Soon after he took a win at the Tour de l’Avenir. On the summit finish of Carroz d’Arâches he attacked the peloton with 2km remaining and held them all off for his third victory of the season, and his first in the famous Belgian colours.

Teuns wins at the Tour de l'Avenir
Teuns wins at the 2014 Tour de l’Avenir

It was back to BMC in September and off to the Tour of Britain, a race he had a lot of praise for when I spoke to him on the final day. He was in contention for the podium until the stages in London, where he dropped down to tenth overall in the time trial. A highlight of the race was third place on the hilly finish in Bristol.

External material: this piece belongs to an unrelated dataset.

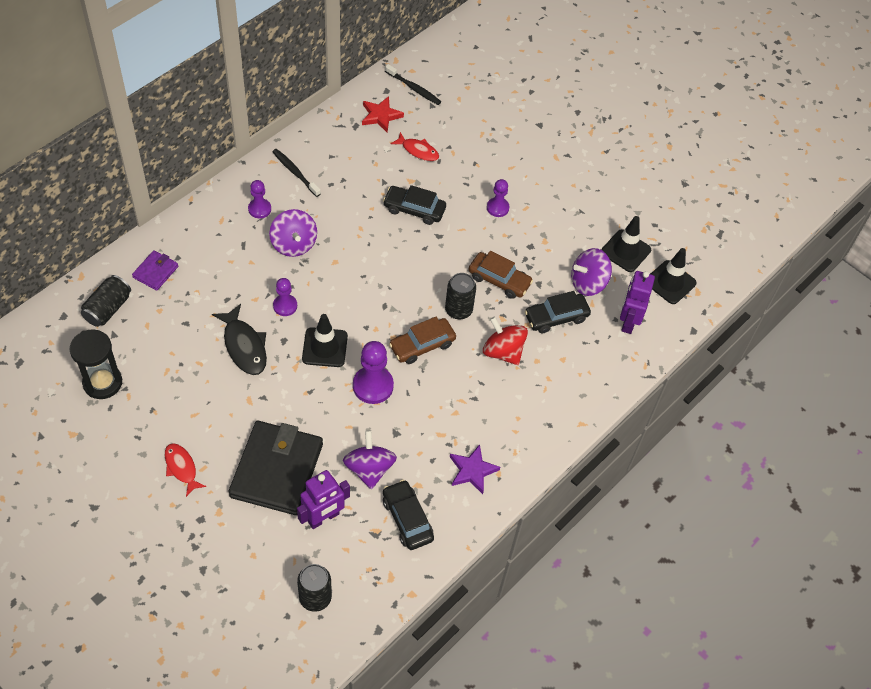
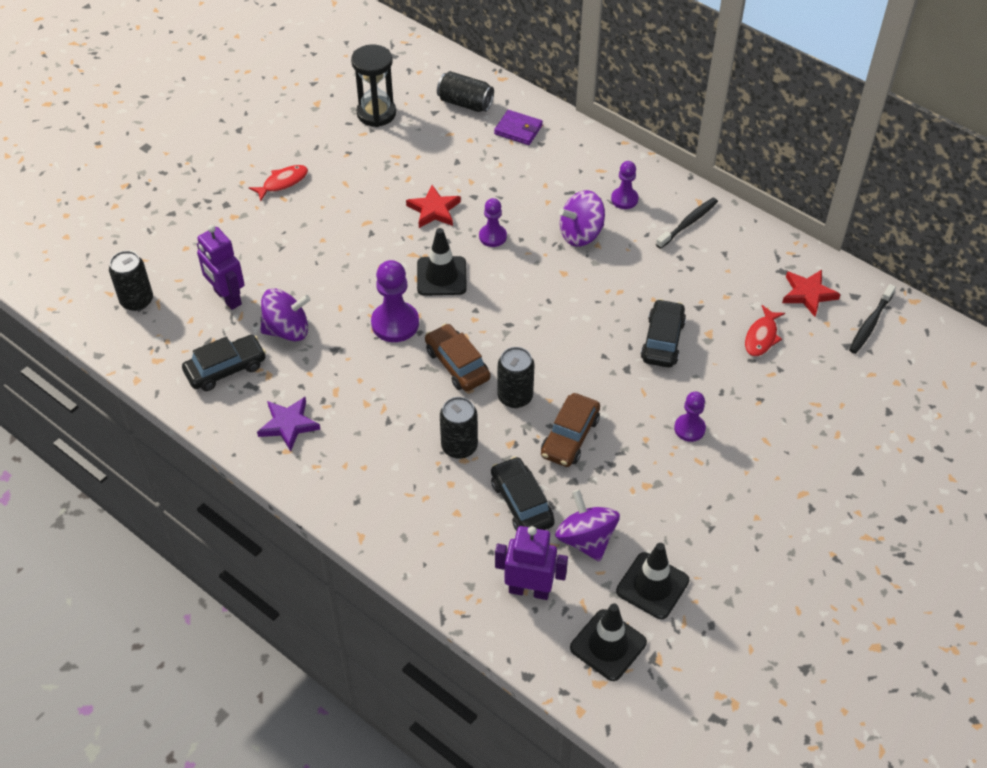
camera: 90 degrees right, 5 degrees down
black fish [212,304,267,375] -> red star [406,185,461,228]
black wallet [229,421,323,515] -> none
red spinning top [483,317,528,365] -> black can [440,397,478,459]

Sixth at the GP Wallonie followed (teammate Greg Van Avermaet was the winner), and he participated in the U23 World Championship Road Race for the first time. Teuns ended the season on a strong note, taking second at the Piccolo Giro di Lombardia and on the attack from the chasing group in the finale of Paris-Tours.

BMC looks like a good place for Teuns to go next season. With a new group of younger riders at the team and some veterans leaving there should be a good deal of chances for him and others to prove themselves in the WorldTour. Some of the best puncheurs in the sport (Gilbert, Van Avermaet) are already at the team and they seem like ideal mentors for him. If Van Avermaet can help Teuns out with his sprint then he could make a formidable package in hills in years to come.